Air Italy è fallita e dopo il 25 febbraio quasi certamente non volerà più, per esprimersi nel linguaggio comune. Tecnicamente invece è stata messa in liquidazione dai soci, anzi dal socio unico (la AQA Holding, di proprietà al 51% di Alisarda, cioè in pratica dell’Aga Khan, e al 49 della Qatar Airways), dopo anni di perdite enormi, in rapporto alla grandezza. Ed è già partito il solito circo politico, solo che qui nessun gioiello italiano è stato svenduto e non c’è niente di strategico da tenere in vita in perdita, come al limite potrebbe essere l’Ilva. Semplicemente un’attività economica andata male e da chiudere.

La fine di Air Italy ci ha colpito da meri utilizzatori finali, perché come milioni di italiani abbiamo volato con tutte le compagnie della sua lunga storia.
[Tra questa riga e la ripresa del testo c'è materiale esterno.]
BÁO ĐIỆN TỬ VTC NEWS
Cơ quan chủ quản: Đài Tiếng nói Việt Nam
Prima di tutto con Alisarda, fondata nel 1963 da Karīm al-Husaynī, da tutti conosciuto come il quarto Aga Khan, quarantovesimo Imam dei musulmani ismaeliti nazariti (una sottocategoria dei musulmani sciiti) e come imprenditore inventore, senza mezzi termini, della Costa Smeralda e in generale di una certa idea di Sardegna, all’epoca più vendibile (mentre oggi ha forse più mercato quella reale). Il Milano-Olbia e il Roma-Olbia raccontavano una parte dell’Italia meglio dei Vanzina.
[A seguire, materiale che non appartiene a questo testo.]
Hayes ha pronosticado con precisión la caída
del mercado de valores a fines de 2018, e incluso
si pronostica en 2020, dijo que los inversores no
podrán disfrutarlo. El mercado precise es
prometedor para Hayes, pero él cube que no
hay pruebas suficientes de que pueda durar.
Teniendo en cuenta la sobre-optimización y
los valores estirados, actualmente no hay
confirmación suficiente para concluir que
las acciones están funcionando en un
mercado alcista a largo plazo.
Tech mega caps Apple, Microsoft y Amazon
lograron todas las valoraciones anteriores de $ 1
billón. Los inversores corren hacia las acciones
Va detto che Alisarda non sarebbe mai stata una compagnia di massa e il milione di passeggeri l’anno lo avrebbe superato soltanto dopo la trasformazione in Meridiana, iniziata nel 1991. L’intenzione era quella di espandersi, anche con voli internazionali e sganciando la propria immagine da quella di voli per i turisti. E il risultato fu che alla fine dello scorso millennio si toccarono i 4 milioni passeggeri a stagione. Per fare un confronto, nel 1998 Alitalia viaggiava sui 24 milioni di passeggeri.

L’inizio della fine nel 2006, con l’acquisizione di Eurofly, seguita nel 2011 dall’integrazione con la già esistente Air Italy. Dopo varie vicissitudini nel 2016 arrivano i qatarioti e due anni dopo tutto verrà ribrandizzato Air Italy, per non generare confusione. Grandi piani, in linea con il gigantismo predicato da certi professori (“Oggi per competere bisogna avere grandi dimensioni, signora mia”), con i dirigenti che parlavano in scioltezza di 10.000 assunzioni. Per fortuna, si fa per dire, rimaranno invece disoccupati solo in 1.500.

Conclusione? Con la scusa dei 1.500 qualche politico proverà ad inventarsi, con formule diverse, porcate tipo i vari prestiti ponte fatti all’Alitalia. Ma se già non dovrebbe fregarcene niente dei soldi persi da imprenditori italiani, figuriamoci cosa pensiamo di quelli persi dagli arabi. Pensando alla storia di Alisarda ed Air Italy viene in mente Mino Raiola: meglio essere una boutique, se non sai fare l’industriale.